#### DIRECTIVE
Among the lines below, keep only those from the one containing "Równik nie przyjmuje dokumentacji w" through the one containing "Un portal del", and reproduce them exactly.

------------------------------------

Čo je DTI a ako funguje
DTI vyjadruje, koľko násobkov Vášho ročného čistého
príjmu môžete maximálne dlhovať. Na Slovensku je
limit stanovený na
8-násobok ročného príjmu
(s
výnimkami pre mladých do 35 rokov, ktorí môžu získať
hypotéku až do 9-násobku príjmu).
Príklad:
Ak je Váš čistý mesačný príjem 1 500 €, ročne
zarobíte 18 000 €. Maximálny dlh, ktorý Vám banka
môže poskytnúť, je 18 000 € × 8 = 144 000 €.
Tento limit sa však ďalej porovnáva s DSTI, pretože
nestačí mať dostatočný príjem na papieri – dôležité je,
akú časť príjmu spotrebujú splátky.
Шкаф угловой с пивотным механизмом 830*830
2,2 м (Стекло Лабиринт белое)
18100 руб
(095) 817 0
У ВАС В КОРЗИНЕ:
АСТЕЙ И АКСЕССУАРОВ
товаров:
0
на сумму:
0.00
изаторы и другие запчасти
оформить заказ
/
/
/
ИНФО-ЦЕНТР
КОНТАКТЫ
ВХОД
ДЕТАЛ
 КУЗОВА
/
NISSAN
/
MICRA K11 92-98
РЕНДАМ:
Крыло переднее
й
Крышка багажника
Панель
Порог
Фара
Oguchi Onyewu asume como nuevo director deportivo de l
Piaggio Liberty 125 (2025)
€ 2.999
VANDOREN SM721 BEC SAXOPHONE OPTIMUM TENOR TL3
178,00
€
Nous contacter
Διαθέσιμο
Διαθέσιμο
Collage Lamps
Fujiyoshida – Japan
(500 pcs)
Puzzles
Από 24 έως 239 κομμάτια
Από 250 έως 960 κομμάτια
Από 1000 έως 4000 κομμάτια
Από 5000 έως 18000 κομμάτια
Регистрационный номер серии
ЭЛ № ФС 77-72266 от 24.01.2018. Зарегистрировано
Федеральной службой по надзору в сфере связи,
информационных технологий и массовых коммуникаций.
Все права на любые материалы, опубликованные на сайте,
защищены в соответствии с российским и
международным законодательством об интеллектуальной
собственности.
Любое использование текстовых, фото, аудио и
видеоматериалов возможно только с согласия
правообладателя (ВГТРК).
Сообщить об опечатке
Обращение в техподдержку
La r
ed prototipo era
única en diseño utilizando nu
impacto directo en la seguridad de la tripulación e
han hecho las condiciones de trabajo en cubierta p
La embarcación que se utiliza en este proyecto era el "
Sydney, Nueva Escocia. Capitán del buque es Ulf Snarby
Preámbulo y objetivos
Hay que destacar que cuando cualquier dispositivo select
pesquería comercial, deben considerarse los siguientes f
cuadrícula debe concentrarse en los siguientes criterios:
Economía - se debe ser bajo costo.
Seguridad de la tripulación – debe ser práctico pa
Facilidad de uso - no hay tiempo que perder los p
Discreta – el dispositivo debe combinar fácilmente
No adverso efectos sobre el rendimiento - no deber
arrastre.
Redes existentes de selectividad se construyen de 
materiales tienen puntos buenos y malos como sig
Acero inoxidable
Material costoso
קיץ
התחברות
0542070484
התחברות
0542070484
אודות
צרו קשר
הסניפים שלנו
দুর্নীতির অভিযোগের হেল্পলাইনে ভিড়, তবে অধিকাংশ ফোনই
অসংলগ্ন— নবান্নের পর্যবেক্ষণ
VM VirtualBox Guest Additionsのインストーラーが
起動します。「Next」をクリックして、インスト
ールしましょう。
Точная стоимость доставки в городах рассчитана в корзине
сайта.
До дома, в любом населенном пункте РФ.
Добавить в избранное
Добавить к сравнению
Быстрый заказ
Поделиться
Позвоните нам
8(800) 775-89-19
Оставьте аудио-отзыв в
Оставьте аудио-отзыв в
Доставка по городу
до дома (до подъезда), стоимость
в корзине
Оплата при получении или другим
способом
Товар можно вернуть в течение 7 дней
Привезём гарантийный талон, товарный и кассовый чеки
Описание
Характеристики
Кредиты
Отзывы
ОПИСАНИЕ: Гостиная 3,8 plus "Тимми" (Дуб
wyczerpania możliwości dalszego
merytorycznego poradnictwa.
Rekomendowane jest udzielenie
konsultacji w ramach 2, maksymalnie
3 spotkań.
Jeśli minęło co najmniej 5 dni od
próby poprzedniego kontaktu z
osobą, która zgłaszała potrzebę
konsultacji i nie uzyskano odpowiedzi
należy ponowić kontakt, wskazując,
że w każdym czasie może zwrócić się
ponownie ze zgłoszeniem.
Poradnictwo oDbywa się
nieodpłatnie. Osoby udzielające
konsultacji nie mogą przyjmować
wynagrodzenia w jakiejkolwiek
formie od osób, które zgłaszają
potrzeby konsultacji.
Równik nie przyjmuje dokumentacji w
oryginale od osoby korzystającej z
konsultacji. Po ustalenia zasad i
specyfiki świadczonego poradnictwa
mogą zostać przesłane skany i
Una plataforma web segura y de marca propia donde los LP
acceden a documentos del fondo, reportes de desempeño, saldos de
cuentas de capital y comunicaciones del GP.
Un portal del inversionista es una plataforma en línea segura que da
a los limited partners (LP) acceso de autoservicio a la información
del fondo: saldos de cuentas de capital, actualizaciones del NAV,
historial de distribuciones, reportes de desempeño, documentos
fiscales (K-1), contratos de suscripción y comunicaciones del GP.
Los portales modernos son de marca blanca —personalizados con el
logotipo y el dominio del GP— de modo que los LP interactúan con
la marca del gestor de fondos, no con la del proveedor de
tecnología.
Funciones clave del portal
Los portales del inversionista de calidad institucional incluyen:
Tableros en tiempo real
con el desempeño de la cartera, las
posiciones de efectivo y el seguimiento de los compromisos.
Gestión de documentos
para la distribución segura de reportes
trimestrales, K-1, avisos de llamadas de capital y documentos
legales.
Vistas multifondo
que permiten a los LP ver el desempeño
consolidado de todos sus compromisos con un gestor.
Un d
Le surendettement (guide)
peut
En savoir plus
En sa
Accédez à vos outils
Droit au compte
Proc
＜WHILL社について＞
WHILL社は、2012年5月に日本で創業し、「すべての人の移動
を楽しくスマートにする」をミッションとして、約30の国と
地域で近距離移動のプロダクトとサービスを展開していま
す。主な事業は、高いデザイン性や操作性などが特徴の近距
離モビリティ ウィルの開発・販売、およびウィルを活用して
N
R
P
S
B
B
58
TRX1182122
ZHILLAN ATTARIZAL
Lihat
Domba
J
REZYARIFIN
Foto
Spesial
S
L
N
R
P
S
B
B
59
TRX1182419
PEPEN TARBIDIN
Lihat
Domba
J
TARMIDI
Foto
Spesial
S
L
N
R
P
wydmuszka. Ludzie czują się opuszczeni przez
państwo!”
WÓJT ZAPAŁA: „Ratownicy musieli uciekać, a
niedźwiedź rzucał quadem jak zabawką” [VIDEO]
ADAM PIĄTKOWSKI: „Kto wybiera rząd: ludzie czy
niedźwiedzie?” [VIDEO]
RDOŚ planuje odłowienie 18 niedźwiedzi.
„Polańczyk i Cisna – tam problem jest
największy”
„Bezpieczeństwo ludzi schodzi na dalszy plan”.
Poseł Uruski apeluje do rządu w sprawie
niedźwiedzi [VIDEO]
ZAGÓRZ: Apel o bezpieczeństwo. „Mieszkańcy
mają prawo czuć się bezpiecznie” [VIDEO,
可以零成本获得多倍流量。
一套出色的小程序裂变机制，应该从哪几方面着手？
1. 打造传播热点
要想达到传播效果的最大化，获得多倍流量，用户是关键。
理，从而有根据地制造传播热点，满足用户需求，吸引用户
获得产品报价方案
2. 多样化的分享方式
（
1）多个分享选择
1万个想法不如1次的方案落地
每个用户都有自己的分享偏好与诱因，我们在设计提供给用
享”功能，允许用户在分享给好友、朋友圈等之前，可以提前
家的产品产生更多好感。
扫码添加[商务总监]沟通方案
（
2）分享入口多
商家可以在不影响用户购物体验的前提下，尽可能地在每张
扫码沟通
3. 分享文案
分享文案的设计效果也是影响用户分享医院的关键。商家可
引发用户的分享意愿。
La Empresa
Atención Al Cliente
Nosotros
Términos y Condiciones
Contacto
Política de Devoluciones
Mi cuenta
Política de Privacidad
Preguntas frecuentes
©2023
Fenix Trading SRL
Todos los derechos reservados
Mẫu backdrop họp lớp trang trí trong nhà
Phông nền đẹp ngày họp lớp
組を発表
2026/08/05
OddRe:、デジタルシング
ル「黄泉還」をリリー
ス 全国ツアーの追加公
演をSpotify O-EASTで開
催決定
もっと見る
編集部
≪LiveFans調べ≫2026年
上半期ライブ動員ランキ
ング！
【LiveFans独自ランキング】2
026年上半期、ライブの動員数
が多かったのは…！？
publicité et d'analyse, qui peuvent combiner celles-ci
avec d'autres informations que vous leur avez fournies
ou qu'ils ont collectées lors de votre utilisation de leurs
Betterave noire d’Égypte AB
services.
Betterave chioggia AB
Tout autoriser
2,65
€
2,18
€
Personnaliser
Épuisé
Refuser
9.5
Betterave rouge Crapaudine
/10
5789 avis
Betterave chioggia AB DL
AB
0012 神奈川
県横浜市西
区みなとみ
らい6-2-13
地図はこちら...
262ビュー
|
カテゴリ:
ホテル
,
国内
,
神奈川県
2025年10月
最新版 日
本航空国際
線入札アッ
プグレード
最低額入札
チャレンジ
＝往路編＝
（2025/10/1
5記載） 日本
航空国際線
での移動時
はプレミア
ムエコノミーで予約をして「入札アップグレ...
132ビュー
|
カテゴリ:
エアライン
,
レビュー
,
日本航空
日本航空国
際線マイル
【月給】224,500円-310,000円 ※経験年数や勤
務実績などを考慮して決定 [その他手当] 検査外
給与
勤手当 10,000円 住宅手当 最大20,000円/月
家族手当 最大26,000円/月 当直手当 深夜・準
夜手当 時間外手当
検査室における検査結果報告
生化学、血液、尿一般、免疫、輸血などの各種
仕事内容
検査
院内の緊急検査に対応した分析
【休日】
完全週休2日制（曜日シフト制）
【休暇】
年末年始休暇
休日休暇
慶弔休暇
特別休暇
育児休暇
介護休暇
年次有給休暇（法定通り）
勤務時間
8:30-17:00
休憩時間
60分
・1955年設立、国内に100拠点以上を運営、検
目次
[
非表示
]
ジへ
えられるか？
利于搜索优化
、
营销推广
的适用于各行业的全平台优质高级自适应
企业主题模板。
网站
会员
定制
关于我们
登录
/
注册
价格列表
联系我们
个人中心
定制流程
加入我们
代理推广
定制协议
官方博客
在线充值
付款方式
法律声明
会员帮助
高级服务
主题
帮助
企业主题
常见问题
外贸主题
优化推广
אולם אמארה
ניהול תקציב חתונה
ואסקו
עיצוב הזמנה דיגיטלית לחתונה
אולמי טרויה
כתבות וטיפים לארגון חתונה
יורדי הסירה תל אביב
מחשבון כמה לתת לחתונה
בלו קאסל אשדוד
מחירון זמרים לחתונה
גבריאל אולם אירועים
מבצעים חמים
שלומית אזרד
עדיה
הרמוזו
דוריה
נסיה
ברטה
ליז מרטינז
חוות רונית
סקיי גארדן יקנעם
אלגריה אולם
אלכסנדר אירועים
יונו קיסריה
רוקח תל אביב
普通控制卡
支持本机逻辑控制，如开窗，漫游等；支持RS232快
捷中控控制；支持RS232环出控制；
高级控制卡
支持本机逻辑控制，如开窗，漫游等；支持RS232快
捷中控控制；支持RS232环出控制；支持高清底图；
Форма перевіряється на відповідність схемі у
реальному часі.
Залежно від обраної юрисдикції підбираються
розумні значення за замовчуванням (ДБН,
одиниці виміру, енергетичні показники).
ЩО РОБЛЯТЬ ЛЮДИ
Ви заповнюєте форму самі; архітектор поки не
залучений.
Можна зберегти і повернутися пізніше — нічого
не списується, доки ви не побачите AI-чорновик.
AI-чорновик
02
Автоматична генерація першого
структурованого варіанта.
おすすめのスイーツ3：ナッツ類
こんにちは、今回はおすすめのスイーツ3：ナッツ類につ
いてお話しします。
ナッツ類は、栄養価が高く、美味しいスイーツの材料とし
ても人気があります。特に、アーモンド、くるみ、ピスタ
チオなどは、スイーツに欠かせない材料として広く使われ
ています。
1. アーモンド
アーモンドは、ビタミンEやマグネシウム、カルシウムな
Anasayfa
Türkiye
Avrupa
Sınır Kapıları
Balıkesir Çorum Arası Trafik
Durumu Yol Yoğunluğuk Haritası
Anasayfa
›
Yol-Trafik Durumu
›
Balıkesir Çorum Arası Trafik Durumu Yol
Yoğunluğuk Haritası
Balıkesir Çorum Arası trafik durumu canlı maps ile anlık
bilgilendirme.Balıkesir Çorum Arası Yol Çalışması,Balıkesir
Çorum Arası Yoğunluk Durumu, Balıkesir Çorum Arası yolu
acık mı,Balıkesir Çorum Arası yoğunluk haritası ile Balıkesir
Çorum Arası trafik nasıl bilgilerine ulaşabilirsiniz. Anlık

------------------------------------

#### ANSWER TO THIS PROBLEM
Równik nie przyjmuje dokumentacji w
oryginale od osoby korzystającej z
konsultacji. Po ustalenia zasad i
specyfiki świadczonego poradnictwa
mogą zostać przesłane skany i
Una plataforma web segura y de marca propia donde los LP
acceden a documentos del fondo, reportes de desempeño, saldos de
cuentas de capital y comunicaciones del GP.
Un portal del inversionista es una plataforma en línea segura que da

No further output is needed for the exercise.